Я находился во власти литературы в гораздо большей степени, чем это мне тогда казалось. «Грозовой перевал» вызвал во мне бурю невыразимых чувств, столь же сильно на меня подействовал и «Джуд Незаметный». Но «Бесплодная земля» захватила меня всего без остатка. Меня поражало в ней то, что при всей неуловимости ее смысла она оказывала такое сильное эмоциональное воздействие. Ее ритмы напоминали джазовые больше, чем ритмы негритянских поэтов, и, хотя я не мог всего в ней понять, я чувствовал, что она обладает таким же глубоким и многозначным содержанием, что и вещи Луи Армстронга. А ее композиционная непоследовательность, а резкая смена темпа, скрытая система сюжетной организации... Волей-неволей я был принужден все время заглядывать в комментарии. Так я сделал первый шаг к получению серьезного литературного образования. Для этого библиотека Таскеджи оказалась вполне пригодной, и я не замедлил ею воспользоваться. Вскоре я читал буквально обо всем, о чем так или иначе упоминал Элиот. Я пришел к трудам современных критиков, к Паунду, Форду Мэдоксу Форду, Шервуду Андерсону, Гертруде Стайн, Хемингуэю и Фицджеральду и, «исколесив весь мир, вернулся» к Мелвиллу и Твену — писателям, которым сегодня критика уделяет много внимания, и честно говоря, чересчур много. Наверное, такова уж была моя счастливая планида, что я мог изучить их творчество в Таскеджи, не знаю, но в то время я относился ко всему этому как к игре, получая от нее огромное интеллектуальное удовольствие. Мне, так усердно занимавшемуся музыкальной техникой, изучение тонкостей литературного мастерства и особенностей современной поэзии и прозы давалось довольно легко. К тому же я мог заниматься всем этим совершенно безболезненно: мое обучение не предусматривало выплат по кредитам.

ДАННЫЕ ::

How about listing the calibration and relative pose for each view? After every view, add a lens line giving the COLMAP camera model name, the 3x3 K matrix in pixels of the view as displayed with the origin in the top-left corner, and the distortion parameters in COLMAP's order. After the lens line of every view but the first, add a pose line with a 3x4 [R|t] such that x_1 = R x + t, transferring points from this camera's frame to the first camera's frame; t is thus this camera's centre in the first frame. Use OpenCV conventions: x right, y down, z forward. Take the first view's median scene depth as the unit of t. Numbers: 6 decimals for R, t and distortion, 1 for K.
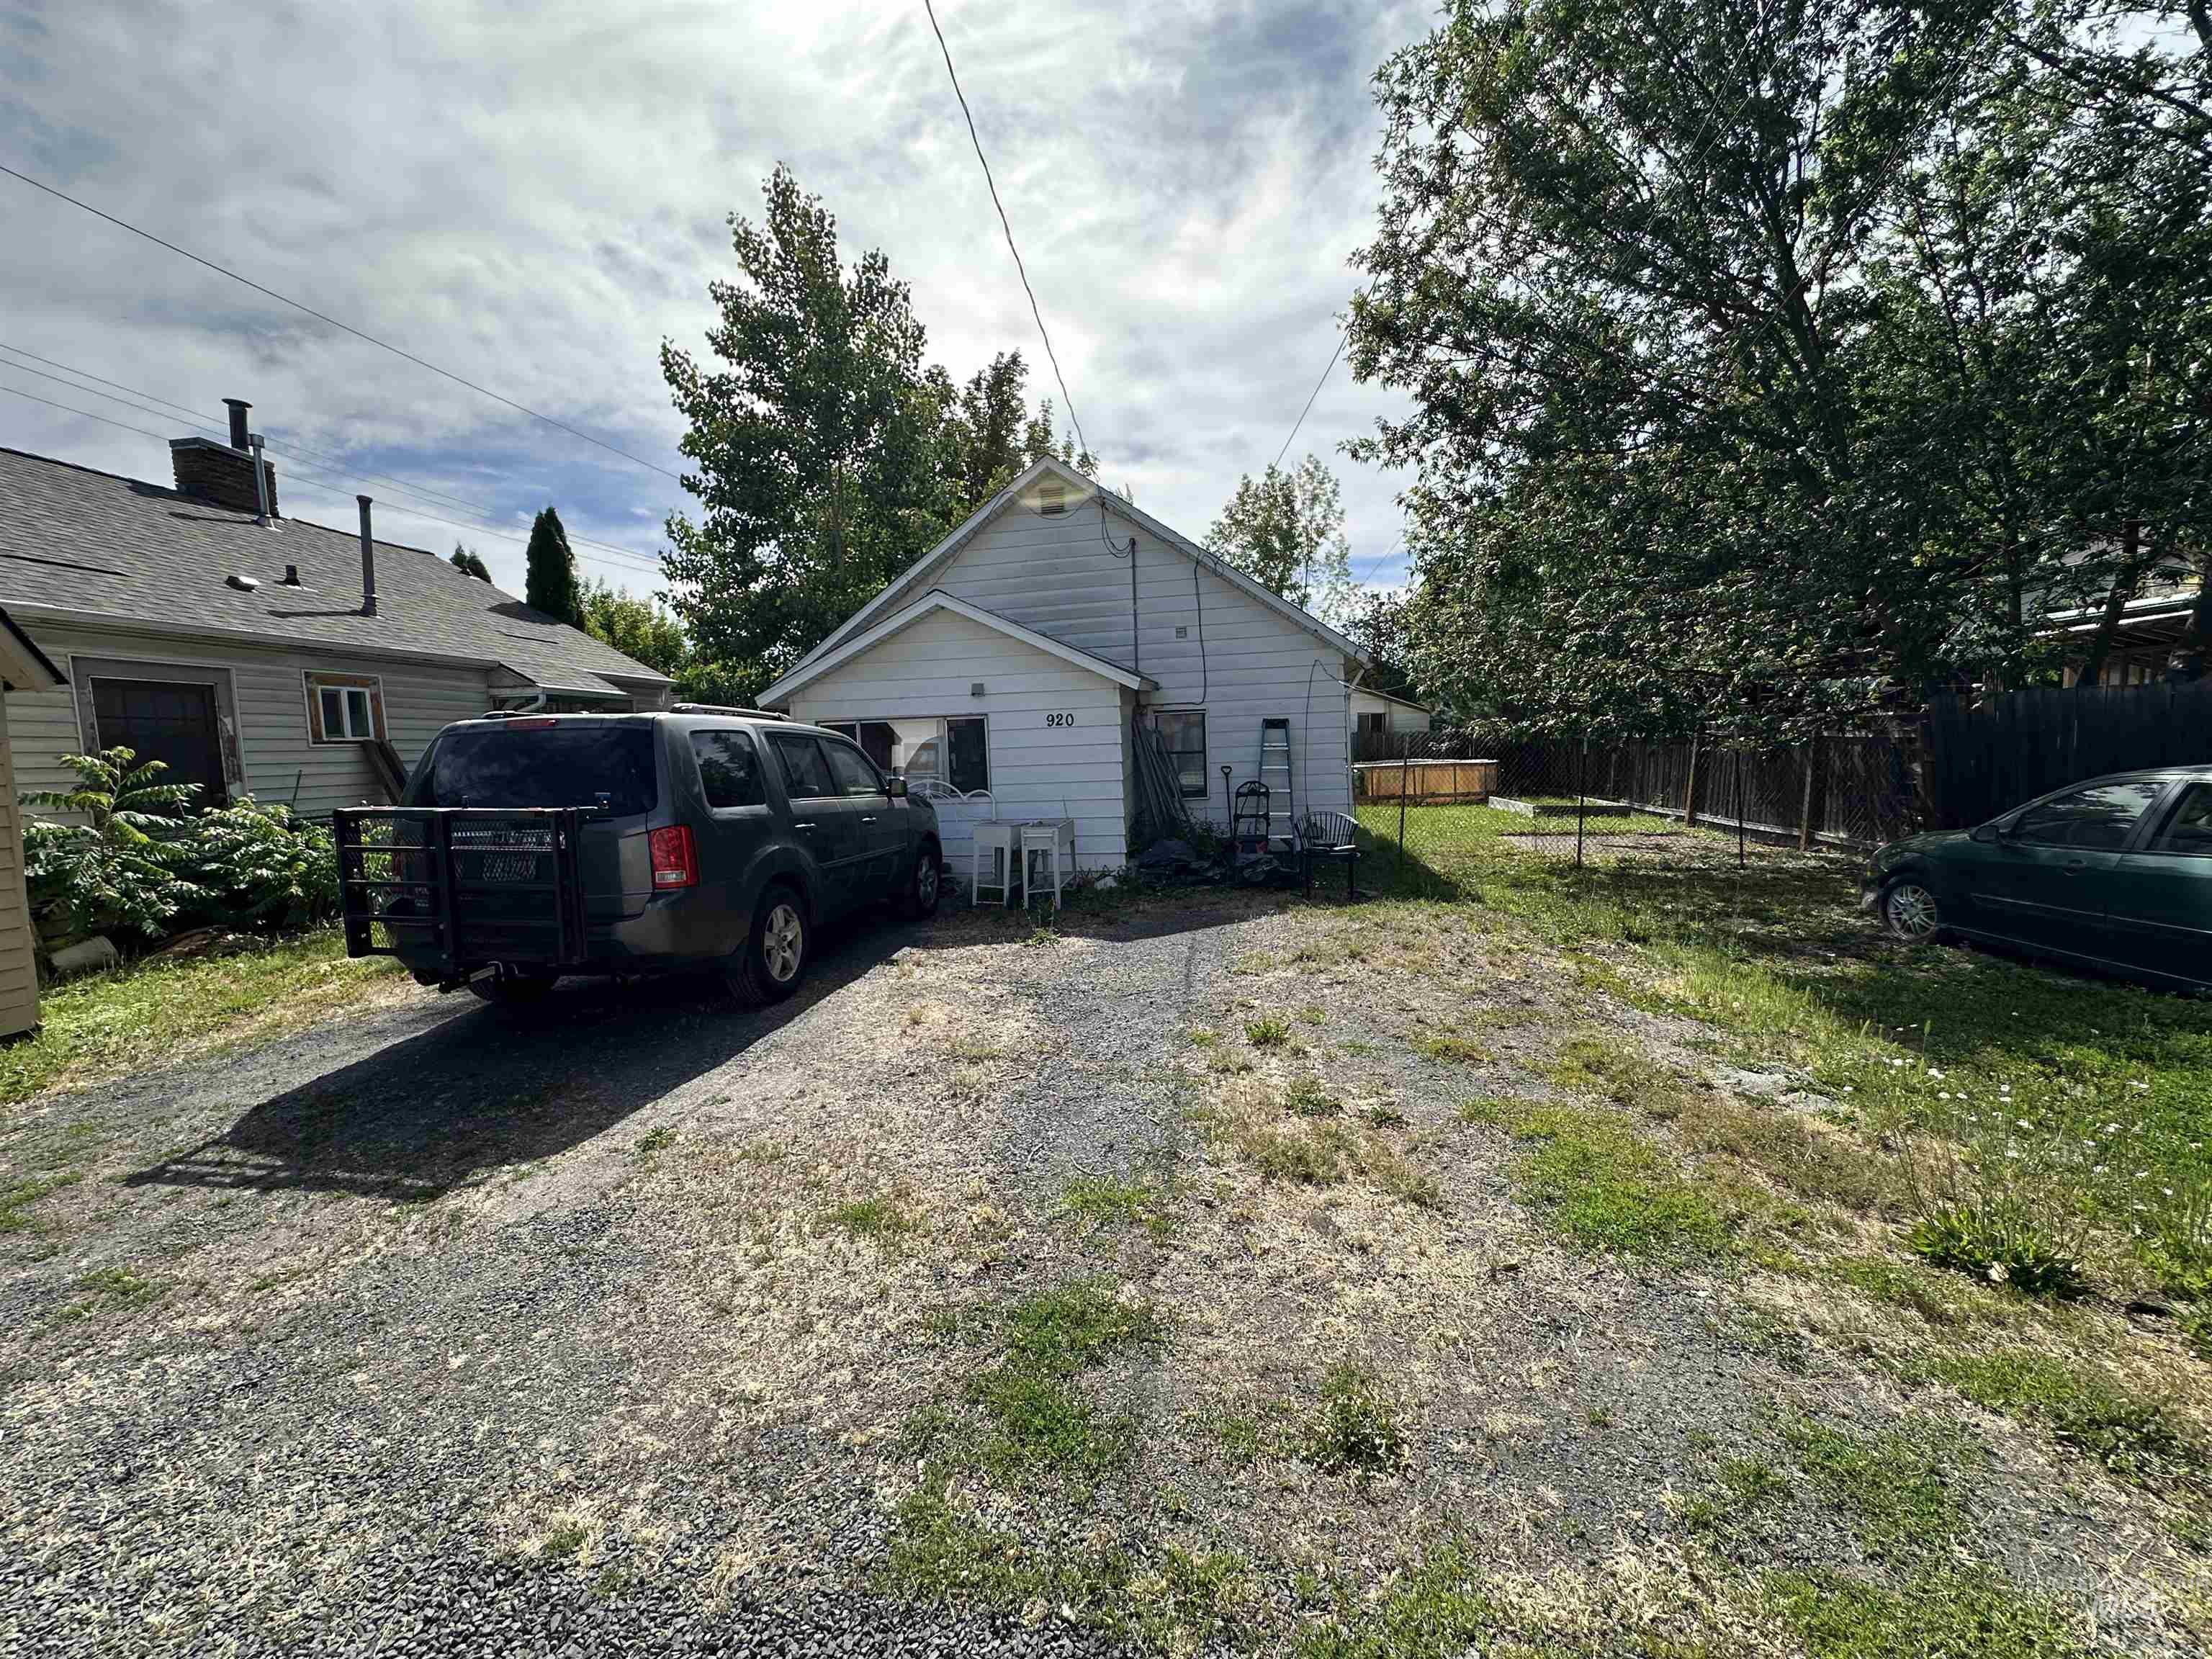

ЗАДАНИЯ ::
A. Какое произведение в отрывке о чтении в Таскеджи названо захватившим «всего без остатка»?
B. Продолжите отрывок о чтении в Таскеджи после его последнего предложения.

ОТВЕТЫ ::
A. «Бесплодная земля».

B.
Уже тогда, между прочим, процесс, о котором я говорил ранее, начал осуществляться. Чем серьезнее я изучал литературу, тем большую значимость в моих глазах приобретали мельчайшие эпизоды моего прошлого. В приходивших мне на ум обрывках из полузабытых разговоров я улавливал некие оттенки смысла, на которые раньше не обращал внимания; в наших местных обычаях я распознавал общечеловеческое содержание; мне открывались ценности, которые до того времени я не мог постичь. Воспоминания об одних людях тонули в сознании, воспоминания о других, напротив, обретали четкость и глубину. И самое главное, я начал относиться к своим возможностям более объективно и в известной мере с надеждой. Следующим летом я отправился в Нью-Йорк в поисках работы. Работу я не нашел, но остался там. Процесс перековки моей личности продолжался. Чтение превратилось в осмысленный способ моего духовного развития и знакомства с тайнами мира, стало методом переосмысления окружающей действительности, которая предстала теперь перед моим взором значительно обогащенной. В Таскеджи я держал в руках нотные записи Прокофьева, которые он подарил Хэйзл Харрисон: негритянская пианистка, преподававшая мне музыку, познакомилась с композитором в Европе. Так через мисс Харрисон я узнал о существовании прокофьевских симфоний. Тогда же я узнал и ои
радикалистских течениях в политике и в искусстве, и в Нью-Йорке начал читать Андре Мальро — не только романы, но и главы из его «Психологии искусства». А поиски средств выражения современного мирочувствования в произведениях негритянских прозаиков привели меня к открытию Ричарда Райта. Вскоре после того я встретился с самим Райтом и по его совету написал свою первую журнальную рецензию и первый рассказ. Эта встреча стала переломным моментом в моей жизни.